Иван Петрович был росту среднего, глаза имел серые, волоса русые, нос прямой;
     лицом был бел и худощав.
      Вот, Милостивый Государь мой, все, что мог я припомнить, касательно образа
     жизни, занятий, нрава и наружности покойного соседа и приятеля моего. Но в
     случае, если заблагорассудите сделать из сего моего письма какое-либо
     употребление, всепокорнейше прошу никак имени моего не упоминать; ибо хотя я
     весьма уважаю и люблю сочинителей, но в сие звание вступить полагаю излишним и в
     мои лета неприличным. С истинным моим почтением и проч.
      1830 году Ноября 16.
      Село Ненарадово
     
      * Следует анекдот, коего мы не помещаем, полагая его излишним; впрочем уверяем
     читателя, что он ничего предосудительного памяти Ивана Петровича Белкина в себе
     не заключает.
      ** В самом деле, в рукописи г. Белкина над каждой повестию рукою автора
     надписано; слышно мною от такой-то особы (чин или звание и заглавные буквы
     имени и фамилии). Выписываем для любопытных изыскателей: Смотритель рассказан
     был ему титулярным советником А. Г. Н., Выстрел подполковником И. Л. П.,
     Гробовщик приказчиком Б. В., Мятель и Барышня девицею К. И. Т.
     
      Почитая долгом уважить волю почтенного друга автора нашего, приносим ему
     глубочайшую благодарность за доставленные нам известия, и надеемся, что публика
     оценит их искренность и добродушие.
      А. П.
     
     
      ВЫСТРЕЛ
     
     Стрелялись мы.
      Баратынский.
     
     Я поклялся застрелить его по праву дуэли (за ним остался еще мой выстрел).
      Вечер на бивуаке.
     
      I.
     
      Мы стояли в местечке ***. Жизнь армейского офицера известна. Утром ученье,
     манеж; обед у полкового командира или в жидовском трактире; вечером пунш и
     карты. В *** не было ни одного открытого дома, ни одной невесты; мы собирались
     друг у друга, где, кроме своих мундиров, не видали ничего.

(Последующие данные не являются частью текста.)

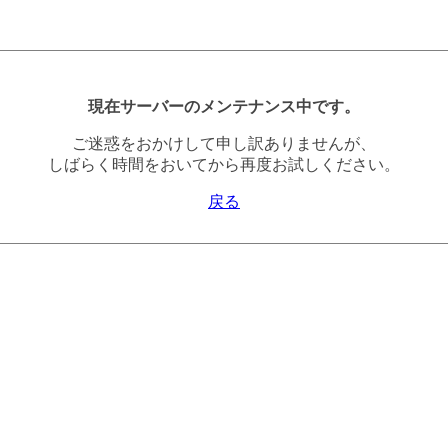
現在サーバーのメンテナンス中です。
ご迷惑をおかけして申し訳ありませんが、
しばらく時間をおいてから再度お試しください。
戻る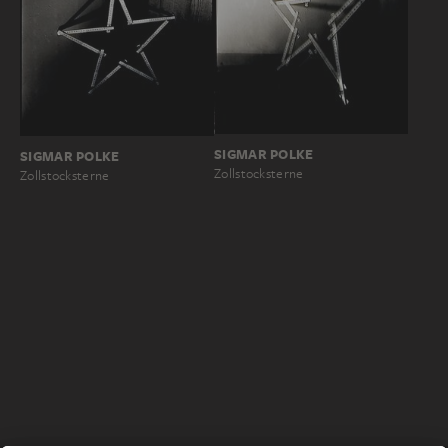
SIGMAR POLKE
SIGMAR POLKE
Zollstocksterne
Zollstocksterne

      Один только человек принадлежал нашему обществу, не будучи военным. Ему было
     около тридцати пяти лет, и мы за то почитали его стариком. Опытность давала ему
     перед нами многие преимущества; к тому же его обыкновенная угрюмость, крутой
     нрав и злой язык имели сильное влияние на молодые наши умы. Какая-то
     таинственность окружала его судьбу; он казался русским, а носил иностранное имя.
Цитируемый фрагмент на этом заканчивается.